Volgens de Diagnostische en statistische handleiding voor psychische stoornissen (DSM-V) de persoon die lijdt aan depersonalisatie/derealisatiestoornis moet aan de volgende diagnostische criteria voldoen:
A.
- Depersonalisatie: ervaringen van onwerkelijkheidsonthechting of een externe waarnemer zijn van de eigen gedachten, gevoelens, sensaties, het lichaam of de handelingen.
- Derealisatie: ervaringen van onwerkelijkheid of onthechting van de omgeving (mensen of objecten worden bijvoorbeeld als onwerkelijk gezien zoals in een droom: vaag, levenloos of visueel vervormd).
B. Tijdens ervaringen van depersonalisatie of derealisatie blijven de realiteitstests intact.
C. De symptomen veroorzaken klinisch significant lijden of beperkingen op sociaal, beroepsmatig of ander belangrijk gebied.
D. De verandering kan niet worden toegeschreven aan de fysiologische effecten van een middel (bijvoorbeeld medicijnen) of aan een andere pathologie (bijvoorbeeld epilepsie).
EN. dissociatieve stoornis .
Ontwikkeling en beloop van depersonalisatiestoornis
Gemiddeld begint de depersonalisatiestoornis zich rond de leeftijd van 16 jaar te manifesteren hoewel het in de vroege of midden van de kindertijd kan beginnen. Sterker nog, de meeste mensen herinneren zich dat ze in dit stadium al symptomen hadden.

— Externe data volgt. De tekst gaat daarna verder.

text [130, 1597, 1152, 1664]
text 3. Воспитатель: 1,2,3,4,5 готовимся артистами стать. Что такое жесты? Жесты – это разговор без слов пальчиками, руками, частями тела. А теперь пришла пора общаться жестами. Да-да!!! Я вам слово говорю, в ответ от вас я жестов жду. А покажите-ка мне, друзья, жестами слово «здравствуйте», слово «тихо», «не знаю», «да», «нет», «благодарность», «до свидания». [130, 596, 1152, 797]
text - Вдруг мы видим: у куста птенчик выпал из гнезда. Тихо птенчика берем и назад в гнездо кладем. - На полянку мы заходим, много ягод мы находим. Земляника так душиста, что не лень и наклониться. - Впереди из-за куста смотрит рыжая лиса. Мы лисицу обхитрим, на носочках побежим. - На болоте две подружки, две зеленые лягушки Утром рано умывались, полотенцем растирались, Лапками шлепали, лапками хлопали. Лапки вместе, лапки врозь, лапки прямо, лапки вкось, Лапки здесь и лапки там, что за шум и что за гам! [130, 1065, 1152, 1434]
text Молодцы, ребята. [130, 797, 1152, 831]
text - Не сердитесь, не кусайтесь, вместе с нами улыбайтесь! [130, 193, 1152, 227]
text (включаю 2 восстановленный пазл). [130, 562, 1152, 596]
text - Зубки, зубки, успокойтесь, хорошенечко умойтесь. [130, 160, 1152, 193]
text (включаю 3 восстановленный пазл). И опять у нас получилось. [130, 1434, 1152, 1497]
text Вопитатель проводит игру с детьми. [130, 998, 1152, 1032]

Ruim 20% van de gevallen treedt op na de leeftijd van 20 jaar en slechts 5% na de leeftijd van 25 jaar . Verschijning in het vierde decennium van het leven of later is zeer ongebruikelijk. Het begin kan extreem plotseling of geleidelijk zijn. De duur van depersonalisatie/derealisatie-episodes kan sterk variëren, van kort (uren of dagen) tot langdurig (weken, maanden of jaren).
Gezien de zeldzaamheid dat de aandoening na de leeftijd van 40 jaar begint, kunnen er in deze gevallen onderliggende pathologieën zijn, zoals hersenletsels, epileptische aanvallen of slaapapneu.
Het verloop van de ziekte is vaak chronisch.
Dat moet gezegd worden niet alle mensen vertonen een aantal hiervan symptomen deze stoornis ontwikkelen. Als de genoemde symptomen het grootste deel van de tijd aanwezig zijn en uw dagelijks leven ernstig verstoren, kan het nodig zijn om een psycholoog te raadplegen om uw probleem te beoordelen.

Bibliografische referenties
Amerikaanse Psychiatrievereniging (2014). Diagnostische en statistische handleiding voor psychische stoornissen (DSM-5) 5e druk. Madrid: Redactie Médica Panamericana.